A DeFi é tão antiga como a própria blockchain e já aqui discutimos a sua tremenda inovação nos mercados não-regulados. Tudo começou com a Bitcoin, e a inovação rapidamente se expandiu com funcionalidades equivalentes aos mercados de capitais tradicionais. Durante anos, parecia que a web3 estava confinada a uma utilização exclusivamente não-regulada dada a tokenização do direito com chaves criptográficas pseudoanónimas.

Para alguns, estaria até na mira a migração da economia incumbente, ou pelo menos parte dela, para uma web3 não-regulada. O tema assustou naturalmente políticos e reguladores, dado o risco de se ir perdendo o controlo das transacções económicas. Por exemplo, o que acontece quando há abuso por parte das entidades responsáveis pela gestão de activos financeiros?

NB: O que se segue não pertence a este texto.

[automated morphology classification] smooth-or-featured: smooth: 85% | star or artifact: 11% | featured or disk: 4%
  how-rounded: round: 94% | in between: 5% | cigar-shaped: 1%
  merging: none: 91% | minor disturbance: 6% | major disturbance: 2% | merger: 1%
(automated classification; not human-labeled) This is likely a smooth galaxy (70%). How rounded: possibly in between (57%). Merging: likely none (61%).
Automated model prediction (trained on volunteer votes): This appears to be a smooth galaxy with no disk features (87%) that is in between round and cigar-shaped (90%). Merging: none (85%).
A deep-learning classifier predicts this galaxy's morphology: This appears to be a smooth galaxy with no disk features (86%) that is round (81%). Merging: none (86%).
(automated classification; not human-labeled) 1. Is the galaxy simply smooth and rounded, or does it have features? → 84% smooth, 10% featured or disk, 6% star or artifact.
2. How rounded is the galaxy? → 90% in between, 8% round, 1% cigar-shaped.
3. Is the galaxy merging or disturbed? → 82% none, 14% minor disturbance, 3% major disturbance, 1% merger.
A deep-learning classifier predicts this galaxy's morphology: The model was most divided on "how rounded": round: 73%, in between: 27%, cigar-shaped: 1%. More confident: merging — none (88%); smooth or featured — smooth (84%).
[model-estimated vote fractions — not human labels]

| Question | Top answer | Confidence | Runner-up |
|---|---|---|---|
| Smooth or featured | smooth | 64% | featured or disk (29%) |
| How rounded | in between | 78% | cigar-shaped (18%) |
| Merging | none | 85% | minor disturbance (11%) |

Quando a entidade gestora é regulada, esse investimento é segregado dos seus próprios activos e os responsáveis da empresa gestora são imputáveis em caso de fraude. Repare-se que não se está a falar do investimento em si, mas da sua gestão. Por exemplo, na queda do BES, só os investimentos tóxicos é que trouxeram problemas aos investidores, tendo essa entidade gestora responsabilidades no mau aconselhamento e na oferta de produtos financeiros próprios e fraudulentos. Mas os investimentos financeiramente saudáveis em acções, obrigações, fundos ou derivados, passaram incólumes apesar da insolvência do banco.

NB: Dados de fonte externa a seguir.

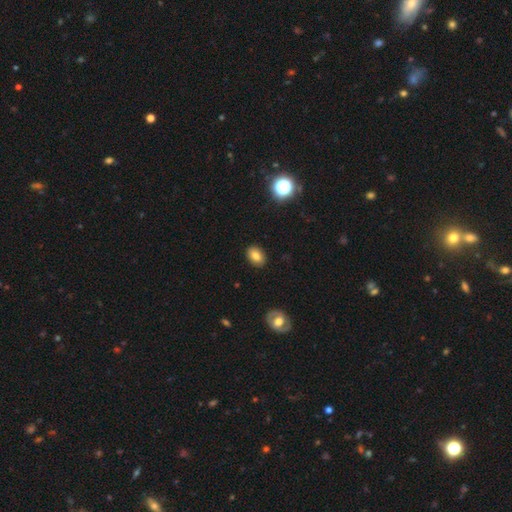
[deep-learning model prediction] A smooth galaxy with no disk features (79%) that is in between round and cigar-shaped (79%).

Vote fractions:
- Smooth or featured? smooth: 79% / star or artifact: 11% / featured or disk: 10%
- How rounded? in between: 79% / round: 19% / cigar-shaped: 1%
- Merging? none: 88% / minor disturbance: 8% / major disturbance: 2% / merger: 1%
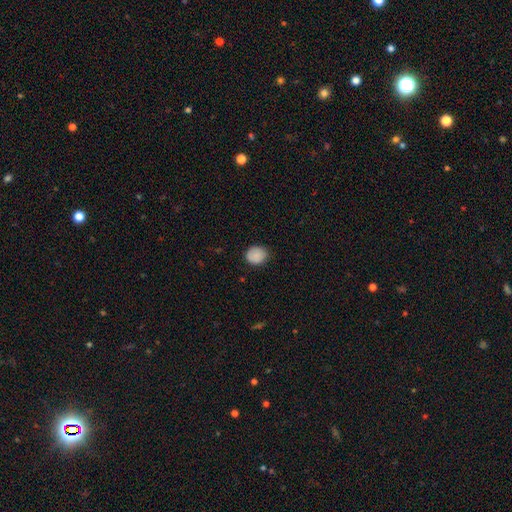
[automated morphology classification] Smooth or featured?
  - smooth: 87% *
  - star or artifact: 8%
  - featured or disk: 5%
How rounded?
  - round: 70% *
  - in between: 29%
  - cigar-shaped: 1%
Merging?
  - none: 79% *
  - minor disturbance: 17%
  - major disturbance: 3%
  - merger: 1%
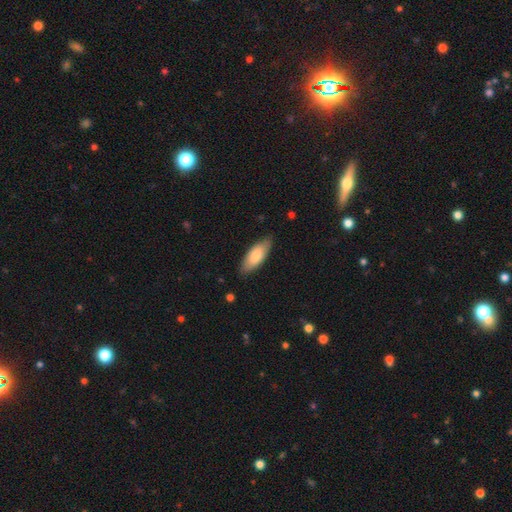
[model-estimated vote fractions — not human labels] This is likely a smooth galaxy (80%). How rounded: likely in between (76%). Merging: clearly none (82%).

Já com uma entidade não-regulada, ou mal regulada, como foram os exemplos da falência do Celsius, do FTX e da implosão UST-LUNA, pouco há a fazer quanto aos criptoactivos desperdiçados, pois as políticas de provisionamento, liquidez e gestão de risco não têm qualquer supervisão. Porém, há quem prefira as características pseudoanónimas do investimento na DeFi, para além dos altos ganhos potenciais de mercados com o elevado risco associado ao eldorado dos criptobilionários relâmpago. Cada um é senhor de si e é livre de investir onde bem entender.

Mas a web3 está a mudar rapidamente a realidade dos mercados regulados incumbentes, cuja dimensão é a das economias dos próprios Estados. Repare-se que até a DeFi aí está consagrada como investimento, reserva de valor e respectivas mais-valias.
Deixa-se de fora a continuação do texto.